Collected data
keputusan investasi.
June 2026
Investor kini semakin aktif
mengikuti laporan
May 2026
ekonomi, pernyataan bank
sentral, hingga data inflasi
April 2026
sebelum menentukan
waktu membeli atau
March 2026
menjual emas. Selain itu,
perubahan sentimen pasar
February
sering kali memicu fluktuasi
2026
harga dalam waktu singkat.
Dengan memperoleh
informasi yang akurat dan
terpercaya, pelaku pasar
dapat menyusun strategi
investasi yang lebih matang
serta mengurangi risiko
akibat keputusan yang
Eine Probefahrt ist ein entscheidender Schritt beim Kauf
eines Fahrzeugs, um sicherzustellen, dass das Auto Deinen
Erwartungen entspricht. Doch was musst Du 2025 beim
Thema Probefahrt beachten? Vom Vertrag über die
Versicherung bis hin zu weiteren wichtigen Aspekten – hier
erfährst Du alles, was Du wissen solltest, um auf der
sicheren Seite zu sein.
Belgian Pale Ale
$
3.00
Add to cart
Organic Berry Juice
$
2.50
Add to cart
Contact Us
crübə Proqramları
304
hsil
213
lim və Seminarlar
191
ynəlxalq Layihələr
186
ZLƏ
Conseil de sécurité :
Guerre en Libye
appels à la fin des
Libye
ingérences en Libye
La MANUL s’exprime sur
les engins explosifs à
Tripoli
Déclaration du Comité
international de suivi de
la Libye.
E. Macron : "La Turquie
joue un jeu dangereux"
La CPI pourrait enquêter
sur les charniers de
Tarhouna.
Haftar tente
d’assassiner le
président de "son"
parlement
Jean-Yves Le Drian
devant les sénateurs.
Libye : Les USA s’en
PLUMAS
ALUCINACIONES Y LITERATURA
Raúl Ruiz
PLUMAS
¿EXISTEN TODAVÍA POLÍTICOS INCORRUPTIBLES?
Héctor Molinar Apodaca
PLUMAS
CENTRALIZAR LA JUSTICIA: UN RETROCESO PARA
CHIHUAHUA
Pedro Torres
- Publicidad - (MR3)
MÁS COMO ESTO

▶ _What you are asked to do_: Change every "Add to cart" in the records to "Buy now" and write out all the lines again, leaving everything else as it is.

▶ _Task output_:
keputusan investasi.
June 2026
Investor kini semakin aktif
mengikuti laporan
May 2026
ekonomi, pernyataan bank
sentral, hingga data inflasi
April 2026
sebelum menentukan
waktu membeli atau
March 2026
menjual emas. Selain itu,
perubahan sentimen pasar
February
sering kali memicu fluktuasi
2026
harga dalam waktu singkat.
Dengan memperoleh
informasi yang akurat dan
terpercaya, pelaku pasar
dapat menyusun strategi
investasi yang lebih matang
serta mengurangi risiko
akibat keputusan yang
Eine Probefahrt ist ein entscheidender Schritt beim Kauf
eines Fahrzeugs, um sicherzustellen, dass das Auto Deinen
Erwartungen entspricht. Doch was musst Du 2025 beim
Thema Probefahrt beachten? Vom Vertrag über die
Versicherung bis hin zu weiteren wichtigen Aspekten – hier
erfährst Du alles, was Du wissen solltest, um auf der
sicheren Seite zu sein.
Belgian Pale Ale
$
3.00
Buy now
Organic Berry Juice
$
2.50
Buy now
Contact Us
crübə Proqramları
304
hsil
213
lim və Seminarlar
191
ynəlxalq Layihələr
186
ZLƏ
Conseil de sécurité :
Guerre en Libye
appels à la fin des
Libye
ingérences en Libye
La MANUL s’exprime sur
les engins explosifs à
Tripoli
Déclaration du Comité
international de suivi de
la Libye.
E. Macron : "La Turquie
joue un jeu dangereux"
La CPI pourrait enquêter
sur les charniers de
Tarhouna.
Haftar tente
d’assassiner le
président de "son"
parlement
Jean-Yves Le Drian
devant les sénateurs.
Libye : Les USA s’en
PLUMAS
ALUCINACIONES Y LITERATURA
Raúl Ruiz
PLUMAS
¿EXISTEN TODAVÍA POLÍTICOS INCORRUPTIBLES?
Héctor Molinar Apodaca
PLUMAS
CENTRALIZAR LA JUSTICIA: UN RETROCESO PARA
CHIHUAHUA
Pedro Torres
- Publicidad - (MR3)
MÁS COMO ESTO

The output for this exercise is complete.